__BRIEF A__:
Please answer these questions using the colonial South Carolina dinner post:
(i) Aboard which ship did Ann Garner's family travel from Scotland to South Carolina?
(ii) For what year is the visit set?
(iii) Which grains could be fermented to make beer or distilled spirits to serve with meals?
__BRIEF B__:
Carry on the colonial South Carolina dinner post from the point where it stops.

__EXCERPT TO READ__:
☆ ☆ ☆ ☆ ☆

Archive for category 52 Ancestors

Colonial South Carolina Dinner – #52Ancestors

Stepping into the teleporter, I transport myself back to colonial South Carolina. The location is set for the vicinity of Chester, SC, in the year 1774. I have timed my arrival to visit Ann Garner, my 7th great grandmother. Ann, her husband, John White, and their six children migrated from Scotland to South Carolina aboard the HMS Donegal in 1767.

My purpose is to observe the family partaking in their mid-day meal, known as “dinner.”  I curious what foods they prepare and serve in colonial South Carolina

The meal may have included one or two meat dishes of venison, squirrel, opossum, rabbit, other small animals, wild and imported fowl. If meat wasn’t available, cured fish from local rivers or fish stew may have been offered instead. Breads, cakes, or porridge could made from rice, corn flour or other cereal grains. Early  colonists also grew wheat, oats, rye, and barley.  Barley or rye can be fermented to make beer or distilled spirits to serve with meals.

☆ ☆ ☆ ☆ ☆

Images with localized body landmarks:
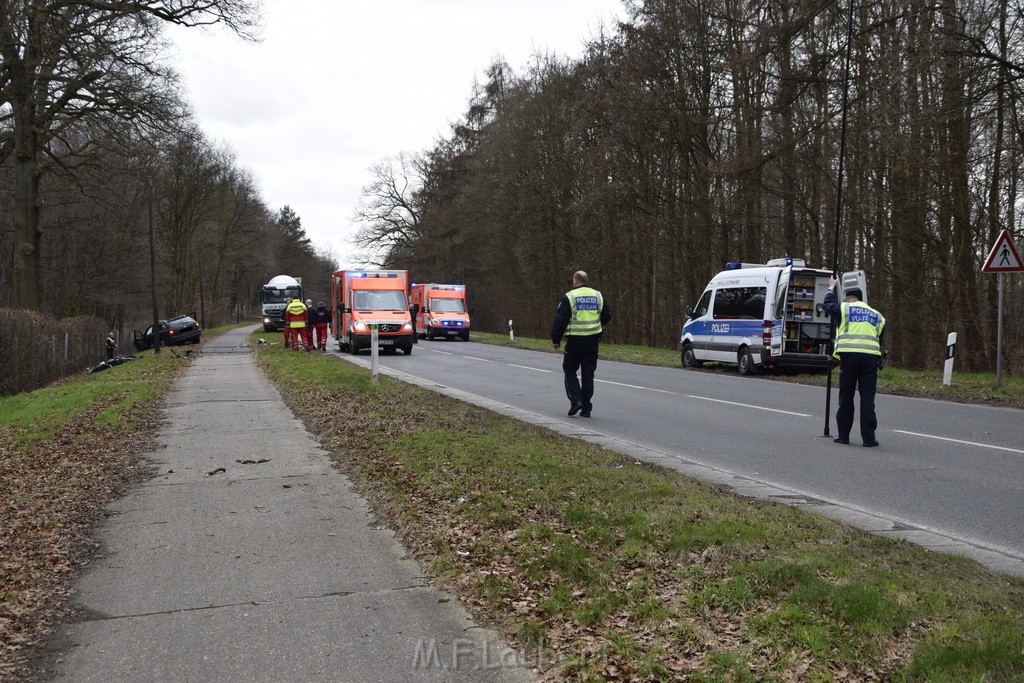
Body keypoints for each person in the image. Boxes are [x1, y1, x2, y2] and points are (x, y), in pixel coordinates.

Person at [823, 276, 886, 447]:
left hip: (849, 357)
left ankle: (843, 436)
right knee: (867, 398)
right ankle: (869, 439)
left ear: (848, 301)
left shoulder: (845, 309)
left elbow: (827, 306)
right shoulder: (876, 315)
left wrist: (831, 288)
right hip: (870, 358)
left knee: (846, 396)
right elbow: (879, 338)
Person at [551, 270, 612, 418]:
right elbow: (607, 316)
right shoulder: (598, 295)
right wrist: (599, 329)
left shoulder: (570, 297)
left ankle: (575, 401)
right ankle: (586, 408)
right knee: (588, 374)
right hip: (592, 341)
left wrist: (555, 339)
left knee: (569, 370)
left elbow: (560, 320)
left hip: (575, 341)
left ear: (576, 281)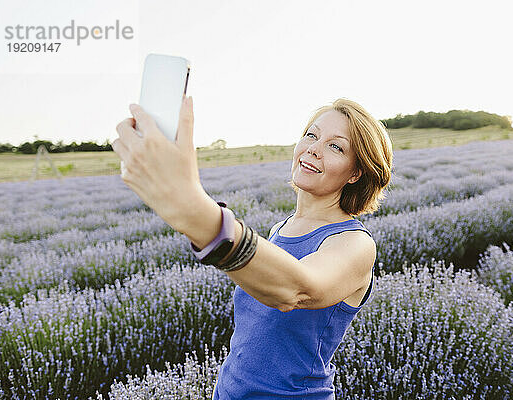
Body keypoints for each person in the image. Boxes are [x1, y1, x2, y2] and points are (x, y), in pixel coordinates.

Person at [113, 96, 393, 399]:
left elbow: (296, 289)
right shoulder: (280, 230)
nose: (313, 148)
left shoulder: (355, 244)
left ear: (356, 173)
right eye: (311, 135)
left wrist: (196, 212)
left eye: (335, 146)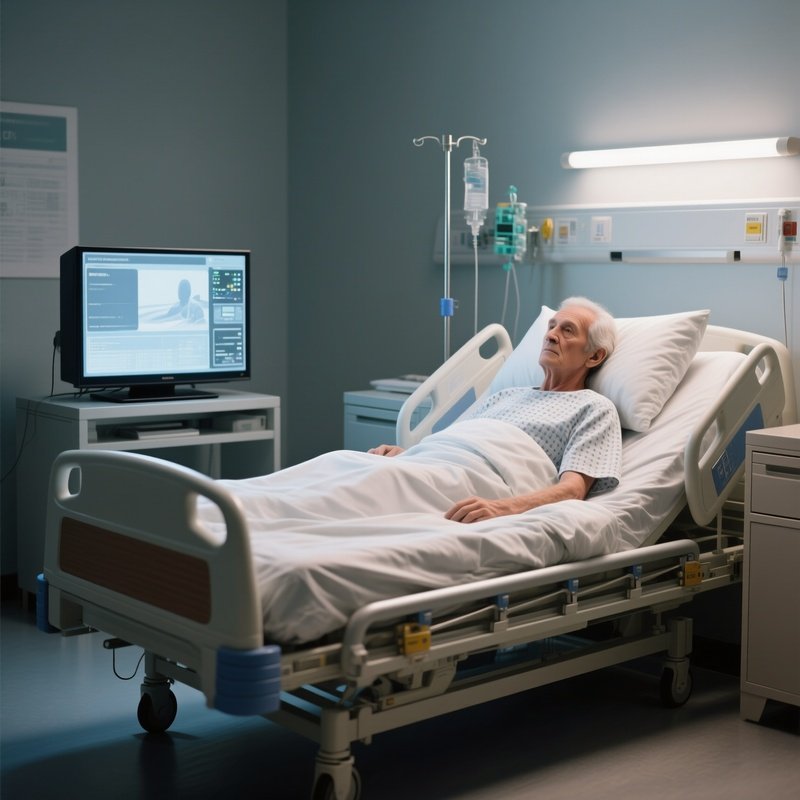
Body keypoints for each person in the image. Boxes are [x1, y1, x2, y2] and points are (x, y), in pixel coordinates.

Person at [369, 297, 621, 523]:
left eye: (567, 331)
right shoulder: (506, 395)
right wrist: (409, 453)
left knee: (364, 489)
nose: (551, 335)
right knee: (343, 467)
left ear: (595, 356)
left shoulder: (593, 408)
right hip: (434, 466)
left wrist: (503, 508)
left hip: (474, 480)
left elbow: (573, 490)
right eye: (551, 326)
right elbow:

☆ ☆ ☆ ☆ ☆

__FINAL ANSWER A__:
(i) The HMS Donegal
(ii) 1774
(iii) Barley or rye

__FINAL ANSWER B__:
Coffee or tea may have been limited or too expensive to serve to guests.  Homemade beer, distilled spirits, or cider may have been served instead.  Colonial beverages may include a rum punch made with oranges, lemons, rum and egg whites. Native raspberries were pickled with vinegar then sweetened with powdered sugar and water to make beverage.

After seven years, there may have been a well-established vegetable garden to supplement their food sources.  Planted vegetables were most likely from seedlings from Scotland or England. South Carolina has several native fruits trees which provided a food source to the colonists, the Chickasaw plum, wild black cherry, persimmon, and pawpaw. Small berries such as the serviceberry and red mulberry, could be eaten raw, used in fruit preserves, or dried to make pemmican.

I do not interact with my ancestors to avoid any paradoxes or disturb the space time continuum. I am famished as I teleporting back to 2018. A quick stop at the local grocery store provides a quick meal with no preparation at all.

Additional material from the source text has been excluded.